### Texto da página

Uma escola que não segue uma pedagogia definida; um lugar onde as crianças podem assistir a aulas nas salas das outras crianças – caso achem mais interessante – e onde a “obrigação” é pintar, brincar e fazer arte, muita arte. Lá as palavras de ordem são afeto, criatividade, curiosidade e liberdade. É mais ou menos assim que as diretoras do Tabladinho definem esse espaço situado no Jardim Botânico, na zona sul do Rio de Janeiro. Para saber um pouco mais sobre essa escola fundada na década de 1970 (mas que muito tempo antes já existia como um espaço aonde as crianças iam para brincar e criar), a revista Educação Pública fez uma entrevista com a pedagoga Lúcia Motta e a historiadora, antropóloga e especialista em Educação Infantil Inês Motta – ambas há pelo menos 30 anos à frente do Tabladinho:

Educação Pública – Qual a relação entre a escola de Teatro Tablado e o Tabladinho?

### Instruções
1 – Segundo o texto sobre o Tabladinho, em que bairro do Rio de Janeiro a escola está situada?
2 – Traduza para o inglês esta frase do texto sobre o Tabladinho: "Lá as palavras de ordem são afeto, criatividade, curiosidade e liberdade."
3 – Resuma em duas frases o texto sobre o Tabladinho.

### Dados fornecidos
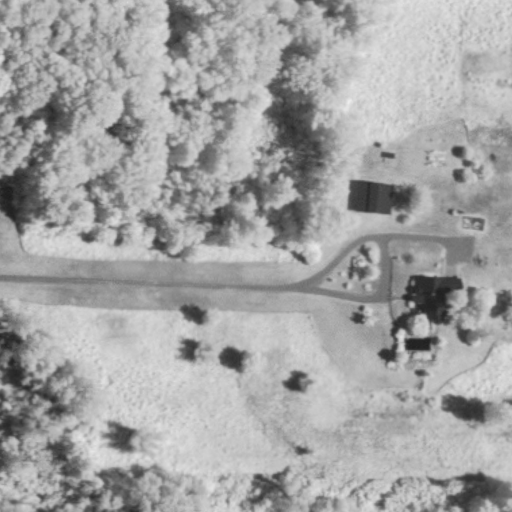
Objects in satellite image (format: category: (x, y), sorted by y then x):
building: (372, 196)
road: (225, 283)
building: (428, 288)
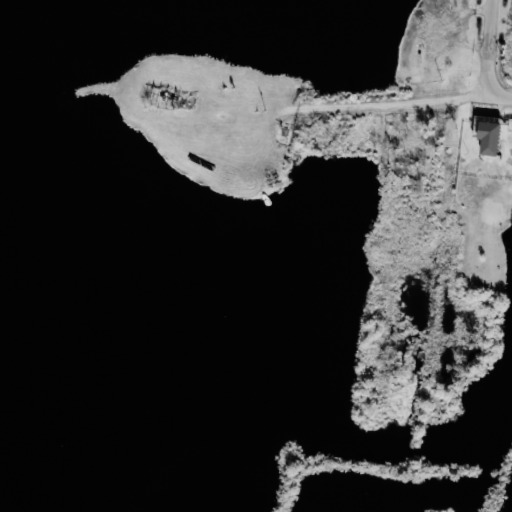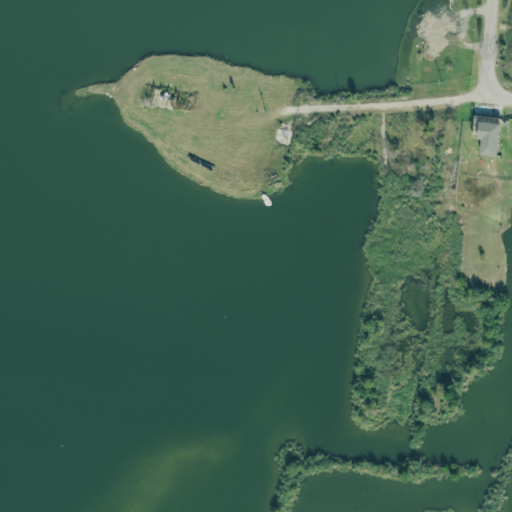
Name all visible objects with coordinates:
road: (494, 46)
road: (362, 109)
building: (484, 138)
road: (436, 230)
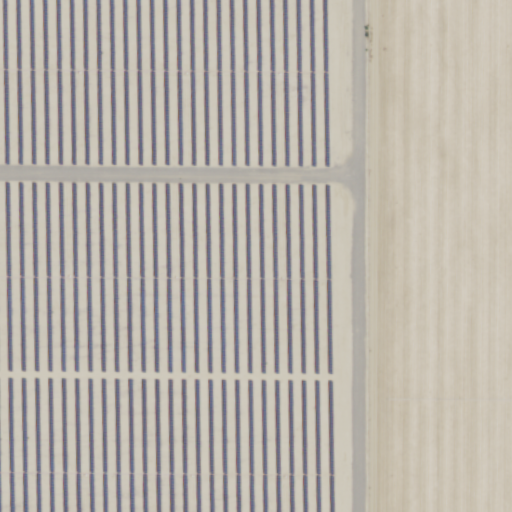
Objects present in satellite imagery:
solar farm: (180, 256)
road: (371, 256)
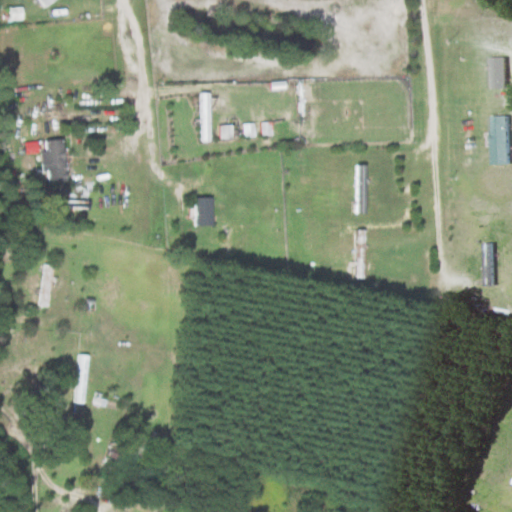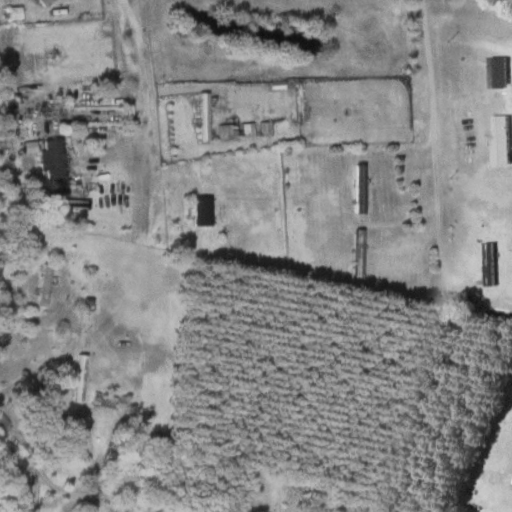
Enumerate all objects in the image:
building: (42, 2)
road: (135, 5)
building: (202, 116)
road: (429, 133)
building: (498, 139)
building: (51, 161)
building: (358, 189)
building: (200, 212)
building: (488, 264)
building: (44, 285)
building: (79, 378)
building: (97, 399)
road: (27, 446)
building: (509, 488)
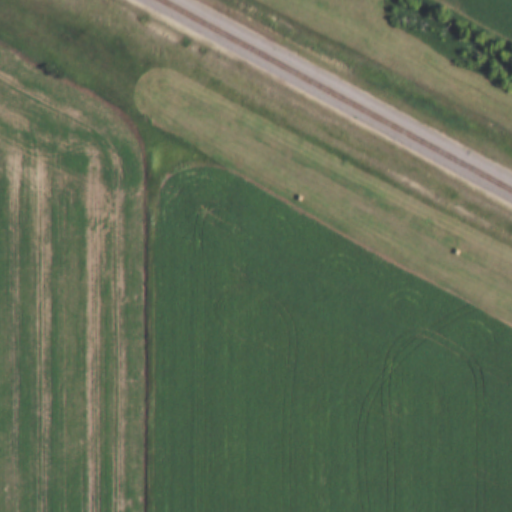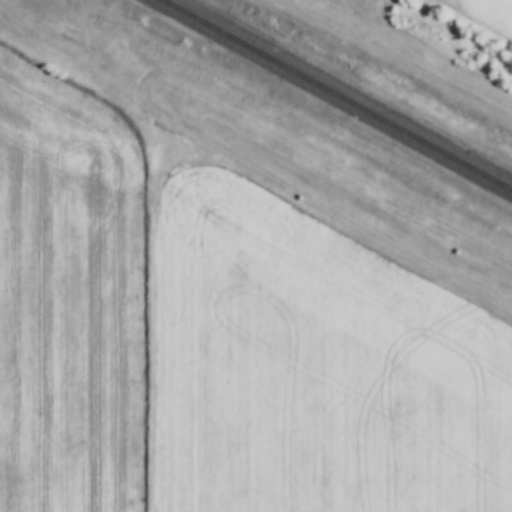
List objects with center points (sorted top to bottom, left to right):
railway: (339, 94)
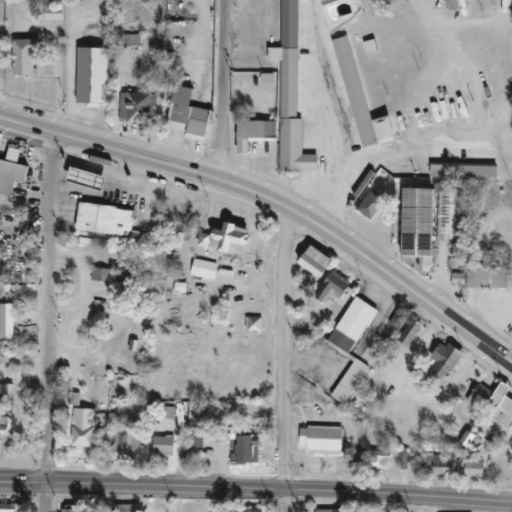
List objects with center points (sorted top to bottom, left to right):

### Respostas
1 – No Jardim Botânico, na zona sul do Rio de Janeiro.

2 – There, the watchwords are affection, creativity, curiosity, and freedom.

3 – O Tabladinho, escola situada no Jardim Botânico e fundada na década de 1970, não segue uma pedagogia definida e tem como palavras de ordem afeto, criatividade, curiosidade e liberdade, com muita arte. A revista Educação Pública entrevistou a pedagoga Lúcia Motta e a historiadora e antropóloga Inês Motta, que estão à frente da escola há pelo menos 30 anos.